Cuatro casetas comerciales resultaron afectadas por un incendio registrado en la madrugada de este miércoles 24 de diciembre en el parque San Bernardino. El hecho ocurrió entre la medianoche y la 1:00 de la mañana, cuando comerciantes del sector fueron alertados por la comunidad sobre las llamas.
En el corregimiento de San Bernardo, zona rural de Ibagué, un incendio en las casetas fabricadas en madera que están ubicadas alrededor del Parque Principal, el cual alcanzó cuatro de ellas, pertenecientes a tres mujeres emprendedoras de este punto poblado.
La Voz del Pueblo habló con Marcela Devia, una de las propietarias afectadas, señaló que el fuego se propagó rápidamente debido a que las estructuras eran de madera y agradeció la reacción inmediata de vecinos y comerciantes, quienes utilizaron canecas, mangueras y otros elementos disponibles, se evitó que el incendio se extendiera a las demás casetas del parque.
En total, en el lugar funcionan 15 emprendimientos, de los cuales cuatro, ubicados en el centro del parque, fueron los afectados.

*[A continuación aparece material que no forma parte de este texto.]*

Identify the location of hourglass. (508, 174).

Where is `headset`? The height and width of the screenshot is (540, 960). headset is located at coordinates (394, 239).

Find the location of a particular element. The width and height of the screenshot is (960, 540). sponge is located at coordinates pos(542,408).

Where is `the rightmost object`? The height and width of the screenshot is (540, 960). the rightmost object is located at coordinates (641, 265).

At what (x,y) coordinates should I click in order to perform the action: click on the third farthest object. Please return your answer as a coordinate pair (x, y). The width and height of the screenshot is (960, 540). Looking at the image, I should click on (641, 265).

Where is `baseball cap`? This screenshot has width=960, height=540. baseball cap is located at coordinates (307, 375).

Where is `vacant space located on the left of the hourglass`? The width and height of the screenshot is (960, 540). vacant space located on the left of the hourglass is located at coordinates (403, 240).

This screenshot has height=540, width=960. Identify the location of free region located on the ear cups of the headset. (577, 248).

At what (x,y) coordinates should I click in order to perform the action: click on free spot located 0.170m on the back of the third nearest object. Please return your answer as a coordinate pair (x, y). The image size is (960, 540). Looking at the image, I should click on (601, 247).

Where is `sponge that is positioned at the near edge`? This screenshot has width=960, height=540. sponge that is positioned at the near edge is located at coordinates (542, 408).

Los negocios pertenecían a Xiomara Roa, su prima Luisa Roa, y la líder comunal Marcela Devia. Las pérdidas incluyen la estructura completa de las casetas, congeladores, neveras, licuadoras, mesas, sillas, maquinaria, utensilios y productos destinados a la temporada navideña.

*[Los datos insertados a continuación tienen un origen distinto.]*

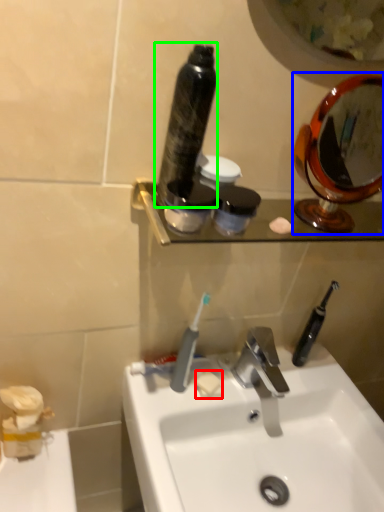
Question: Estimate the real-world distances between objects in this image. Which object is farther from soap (highlighted by a red box), mirror (highlighted by a blue box) or mouthwash (highlighted by a green box)?

Choices:
 (A) mirror
 (B) mouthwash

Answer: (A)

De acuerdo con Marcela, las casetas contaban con servicio de energía eléctrica formal y medidores individuales. Las luces decorativas suelen desconectarse en horas de la noche y, hasta el momento, se desconocen las causas del incendio.

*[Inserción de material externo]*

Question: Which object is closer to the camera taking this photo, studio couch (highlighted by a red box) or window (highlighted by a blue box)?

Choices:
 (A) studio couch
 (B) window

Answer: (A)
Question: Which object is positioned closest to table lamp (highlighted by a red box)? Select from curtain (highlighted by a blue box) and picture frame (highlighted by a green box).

“Gracias a Dios y a toda la comunidad, todo San Bernardo, estaban con canecas, mangueras, apagando porque eso es en madera, en estiba y pues eso es rápido que la candela se lleva todo, pero solo logró quemarse cuatro”, dijo Marcela.
Añadió la emprendedora: “Hay una caseta que se llama sobre un árbol representativos del parque San Bernardo. Estas casetas estaban como congeladores, neveras, surtidos porque es Navidad, pues pensábamos trabajar 25, 26, 27, 28 y dejé hasta el 2 de enero que es lo fuerte”.
Al amanecer, las personas afectadas regresaron al lugar para evaluar los daños, sin tener claridad sobre cómo continuar con sus actividades tras la pérdida total de sus herramientas de trabajo.